Conclusion and Future Directions
Systematic reviews offer significant value to veterinary surgeons:

• They consolidate fragmented literature into usable guidance.
• They identify gaps in knowledge, helping shape future clinical trials.
• They support clinical decision-making, guideline development, and client communication.

Although systematic reviews are time-intensive, their benefits are clear, especially as veterinary medicine moves toward increasingly evidence-based care.

References

1. Bergh MS, Sullivan C, Ferrell CL, Troy J, Budsberg SC. Systematic review of surgical treatments for cranial cruciate ligament disease in dogs. J Am Anim Hosp Assoc. 2014 Sep-Oct;50(5):315-21. 
2. Maurin MP, Mullins RA, Singh A, Mayhew PD. A systematic review of complications related to laparoscopic and laparoscopic-assisted procedures in dogs.
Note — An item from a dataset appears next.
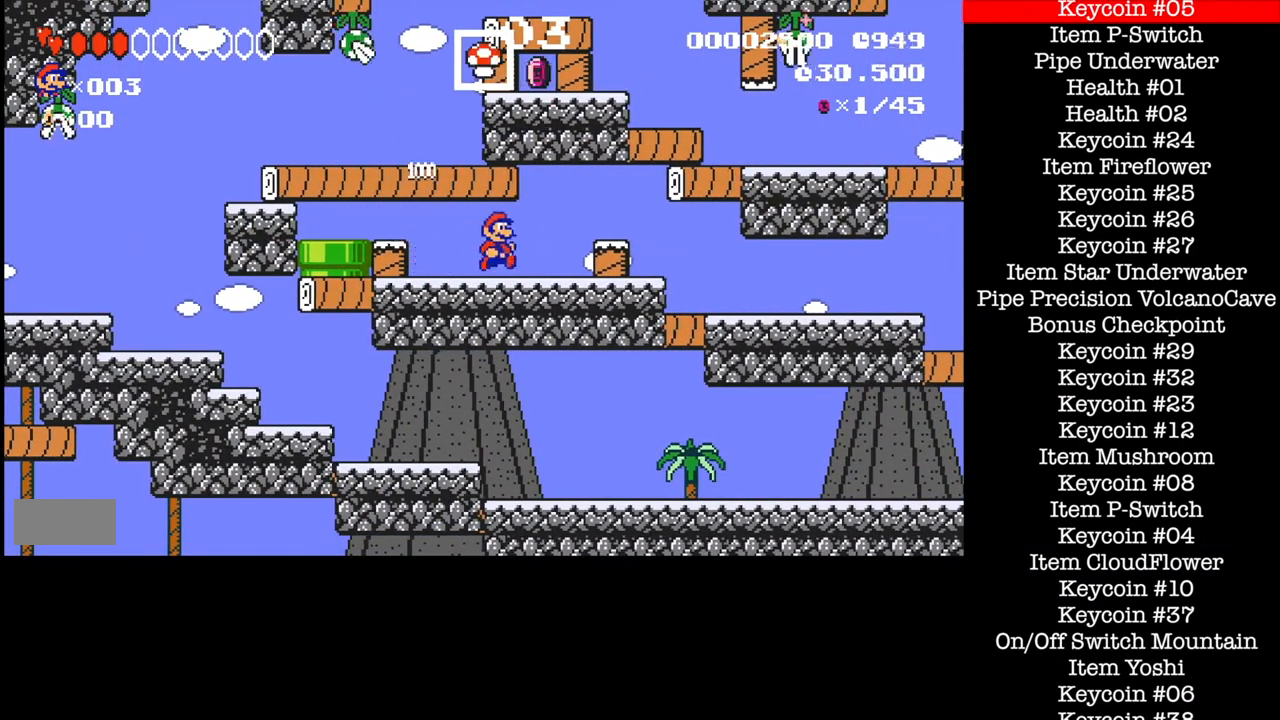
{"buttons": ["B", "DPAD_DOWN", "DPAD_RIGHT"]}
Vet Surg. 2020 Jun;49 Suppl 1:O5-O14. 
3. Moher D, Shamseer L, Clarke M, Ghersi D, Liberati A, Petticrew M, Shekelle P, Stewart LA. Preferred Reporting Items for Systematic Review and Meta-Analysis Protocols (PRISMA-P) 2015 statement. Syst Rev. 2015;4(1):1.
4. Murad M, Montori VM. Synthesizing evidence: shifting the focus from individual studies to the body of evidence. JAMA. 2013;309:2217–2218
5. Scheuermann LM, Gordon-Evans WJ, Nault AJ. Systematic review of the treatment options for pericardial effusions in dogs. Vet Surg. 2021 Jan;50(1):20-28.